= Beginning of Section =
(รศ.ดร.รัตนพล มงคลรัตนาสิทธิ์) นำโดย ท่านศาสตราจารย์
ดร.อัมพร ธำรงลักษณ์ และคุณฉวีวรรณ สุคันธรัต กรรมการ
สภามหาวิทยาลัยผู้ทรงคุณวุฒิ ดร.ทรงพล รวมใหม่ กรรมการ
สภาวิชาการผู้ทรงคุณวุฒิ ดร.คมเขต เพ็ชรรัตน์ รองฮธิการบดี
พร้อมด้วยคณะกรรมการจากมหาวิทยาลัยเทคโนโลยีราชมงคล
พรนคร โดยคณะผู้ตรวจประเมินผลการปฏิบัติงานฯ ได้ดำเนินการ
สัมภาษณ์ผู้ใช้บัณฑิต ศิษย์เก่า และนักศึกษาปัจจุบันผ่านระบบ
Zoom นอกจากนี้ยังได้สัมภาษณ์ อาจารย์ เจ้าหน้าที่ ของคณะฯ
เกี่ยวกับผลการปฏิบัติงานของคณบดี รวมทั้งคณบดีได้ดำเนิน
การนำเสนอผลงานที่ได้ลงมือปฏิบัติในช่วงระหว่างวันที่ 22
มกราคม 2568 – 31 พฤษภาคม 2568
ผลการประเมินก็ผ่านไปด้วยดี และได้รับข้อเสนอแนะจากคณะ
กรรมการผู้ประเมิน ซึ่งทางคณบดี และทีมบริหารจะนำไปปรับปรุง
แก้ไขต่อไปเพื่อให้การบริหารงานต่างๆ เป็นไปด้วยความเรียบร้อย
= End of Section =
◆ **Problem to work on**: Write out only those lines that fall between the one containing "Zoom นอกจากนี้ยังได้สัมภาษณ์ อาจารย์" and the end of the entries, the first and last included, exactly as they read.

◆ **Answer to this task**:
Zoom นอกจากนี้ยังได้สัมภาษณ์ อาจารย์ เจ้าหน้าที่ ของคณะฯ
เกี่ยวกับผลการปฏิบัติงานของคณบดี รวมทั้งคณบดีได้ดำเนิน
การนำเสนอผลงานที่ได้ลงมือปฏิบัติในช่วงระหว่างวันที่ 22
มกราคม 2568 – 31 พฤษภาคม 2568
ผลการประเมินก็ผ่านไปด้วยดี และได้รับข้อเสนอแนะจากคณะ
กรรมการผู้ประเมิน ซึ่งทางคณบดี และทีมบริหารจะนำไปปรับปรุง
แก้ไขต่อไปเพื่อให้การบริหารงานต่างๆ เป็นไปด้วยความเรียบร้อย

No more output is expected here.